▶ _WORK INSTRUCTION_: Produce word for word the lines of the data below running from the one that has "search of local" to the one that has "Aug 5, 2026", inclusive, and no others.

▶ _GIVEN DATA_:
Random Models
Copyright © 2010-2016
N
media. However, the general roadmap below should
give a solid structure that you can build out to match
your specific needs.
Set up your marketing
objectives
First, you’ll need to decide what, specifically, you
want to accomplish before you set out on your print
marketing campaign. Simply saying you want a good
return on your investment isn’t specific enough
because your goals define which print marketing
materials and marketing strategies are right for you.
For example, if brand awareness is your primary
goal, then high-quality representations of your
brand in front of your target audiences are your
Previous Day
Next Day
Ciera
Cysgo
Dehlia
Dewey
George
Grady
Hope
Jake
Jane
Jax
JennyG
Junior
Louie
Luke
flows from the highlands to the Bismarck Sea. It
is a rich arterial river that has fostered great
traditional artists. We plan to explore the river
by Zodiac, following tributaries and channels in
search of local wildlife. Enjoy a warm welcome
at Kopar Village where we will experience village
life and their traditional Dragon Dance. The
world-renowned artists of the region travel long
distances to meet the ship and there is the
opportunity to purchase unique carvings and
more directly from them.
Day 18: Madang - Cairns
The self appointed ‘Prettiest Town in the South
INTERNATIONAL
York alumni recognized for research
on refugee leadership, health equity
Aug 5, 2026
...
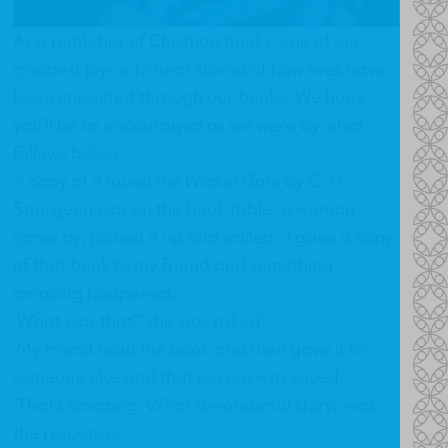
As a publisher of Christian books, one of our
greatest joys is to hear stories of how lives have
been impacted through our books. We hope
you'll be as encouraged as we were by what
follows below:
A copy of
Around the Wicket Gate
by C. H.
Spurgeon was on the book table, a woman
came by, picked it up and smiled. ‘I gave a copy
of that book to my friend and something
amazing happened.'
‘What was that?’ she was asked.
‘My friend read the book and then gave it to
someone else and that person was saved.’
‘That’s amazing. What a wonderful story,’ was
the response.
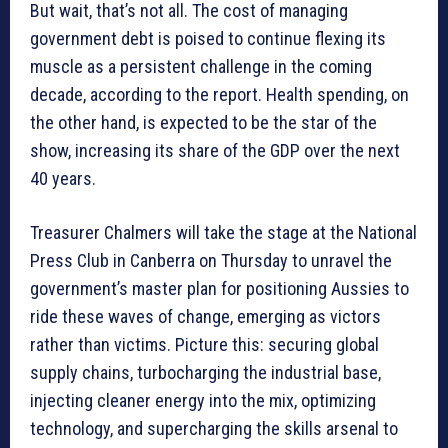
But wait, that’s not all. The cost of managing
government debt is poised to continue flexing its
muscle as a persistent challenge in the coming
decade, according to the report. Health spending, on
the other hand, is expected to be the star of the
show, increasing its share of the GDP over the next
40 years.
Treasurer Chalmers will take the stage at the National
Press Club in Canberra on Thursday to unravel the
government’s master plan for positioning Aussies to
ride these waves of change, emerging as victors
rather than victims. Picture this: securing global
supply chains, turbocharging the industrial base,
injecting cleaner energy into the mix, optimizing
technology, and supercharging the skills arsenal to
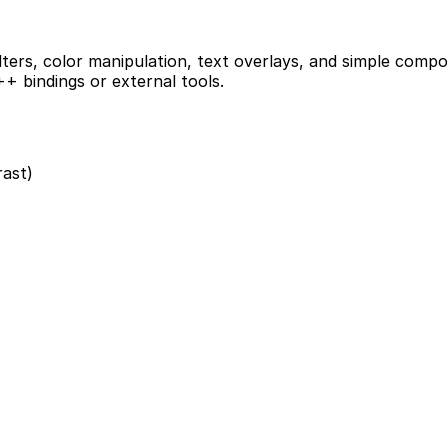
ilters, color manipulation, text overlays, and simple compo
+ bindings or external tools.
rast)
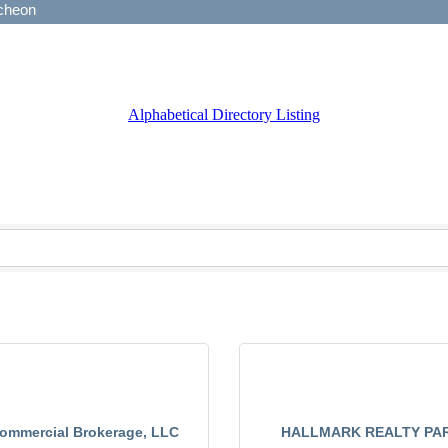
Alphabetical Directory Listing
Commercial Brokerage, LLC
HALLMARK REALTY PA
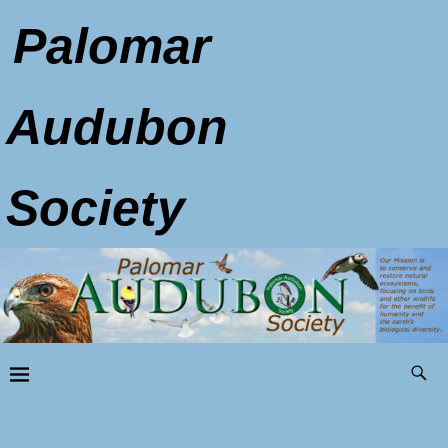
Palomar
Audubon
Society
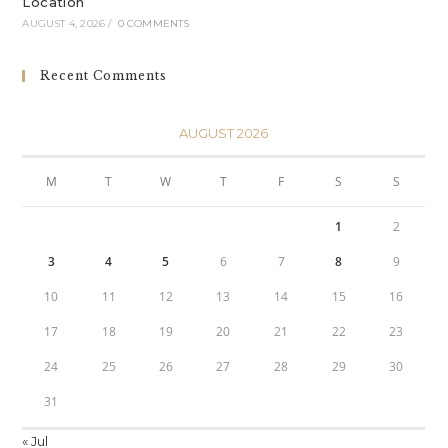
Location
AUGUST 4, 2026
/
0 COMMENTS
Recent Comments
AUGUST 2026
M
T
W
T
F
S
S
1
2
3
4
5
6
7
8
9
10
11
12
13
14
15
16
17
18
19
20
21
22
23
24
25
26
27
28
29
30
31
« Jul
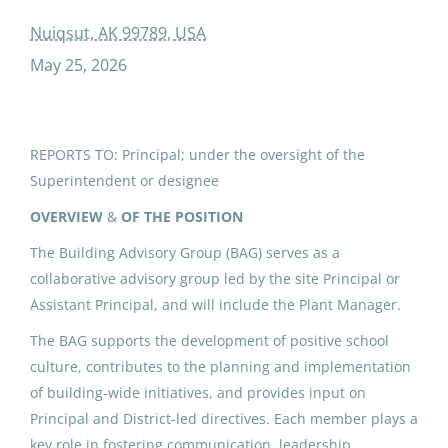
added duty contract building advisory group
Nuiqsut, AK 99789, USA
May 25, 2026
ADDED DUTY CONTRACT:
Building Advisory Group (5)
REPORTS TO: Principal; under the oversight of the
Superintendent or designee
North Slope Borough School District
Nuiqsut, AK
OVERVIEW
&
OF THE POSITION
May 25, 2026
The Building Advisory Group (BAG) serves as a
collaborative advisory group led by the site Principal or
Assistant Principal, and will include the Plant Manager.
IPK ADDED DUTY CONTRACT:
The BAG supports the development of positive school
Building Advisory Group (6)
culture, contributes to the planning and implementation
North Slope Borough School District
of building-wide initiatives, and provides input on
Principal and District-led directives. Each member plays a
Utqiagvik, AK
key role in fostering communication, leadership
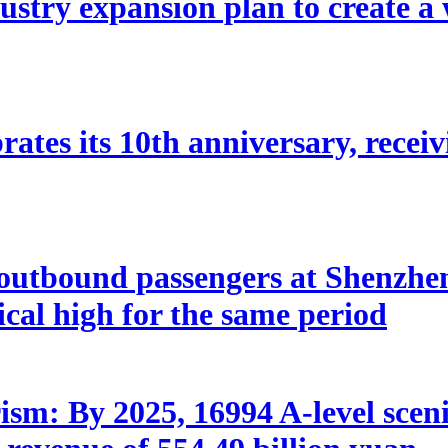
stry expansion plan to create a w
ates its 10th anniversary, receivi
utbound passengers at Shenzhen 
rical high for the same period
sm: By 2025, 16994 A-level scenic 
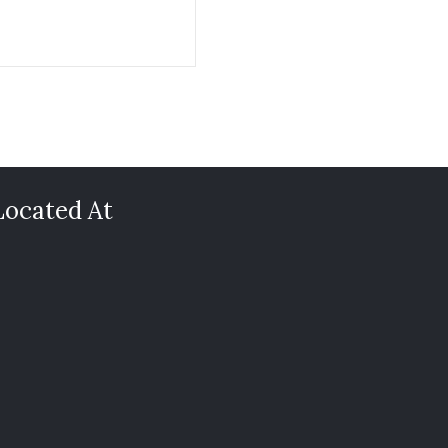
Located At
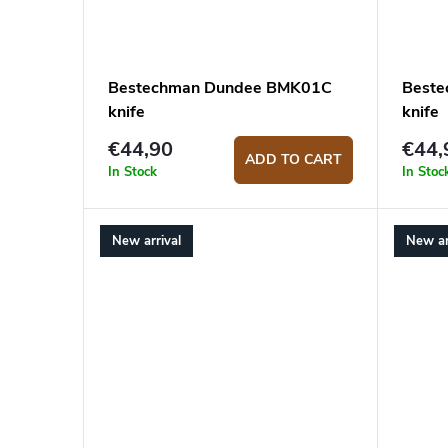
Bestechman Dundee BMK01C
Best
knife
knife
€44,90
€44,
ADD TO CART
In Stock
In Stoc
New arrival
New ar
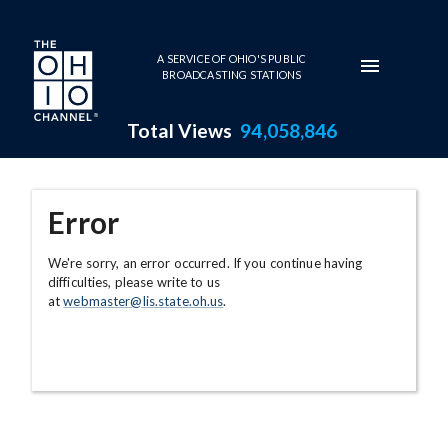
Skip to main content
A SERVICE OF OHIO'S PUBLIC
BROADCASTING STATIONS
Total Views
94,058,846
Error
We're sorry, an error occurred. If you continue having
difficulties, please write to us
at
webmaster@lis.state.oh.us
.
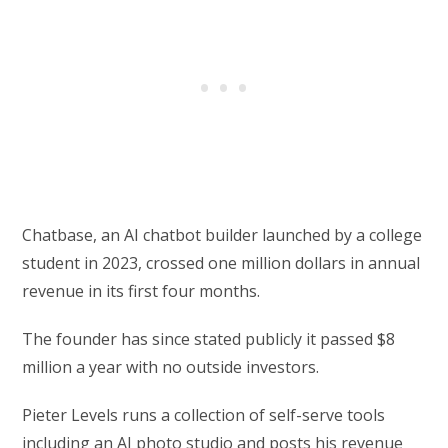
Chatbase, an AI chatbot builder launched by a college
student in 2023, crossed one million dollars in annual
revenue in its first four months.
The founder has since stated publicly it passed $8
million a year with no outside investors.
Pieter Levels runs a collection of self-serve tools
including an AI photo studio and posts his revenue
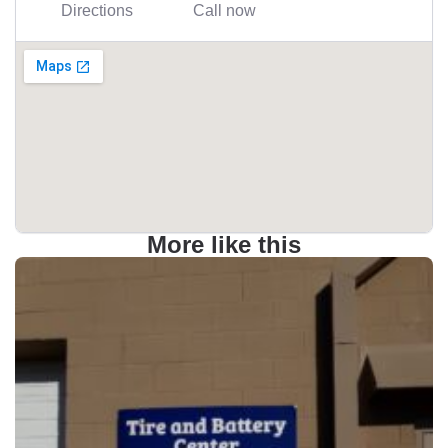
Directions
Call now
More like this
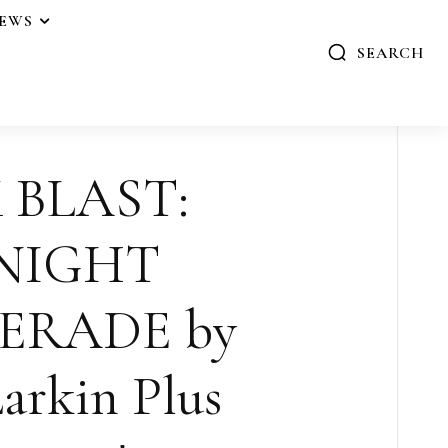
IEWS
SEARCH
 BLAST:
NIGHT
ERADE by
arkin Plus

▶ _RESPONSE BELOW_:
search of local wildlife. Enjoy a warm welcome
at Kopar Village where we will experience village
life and their traditional Dragon Dance. The
world-renowned artists of the region travel long
distances to meet the ship and there is the
opportunity to purchase unique carvings and
more directly from them.
Day 18: Madang - Cairns
The self appointed ‘Prettiest Town in the South
INTERNATIONAL
York alumni recognized for research
on refugee leadership, health equity
Aug 5, 2026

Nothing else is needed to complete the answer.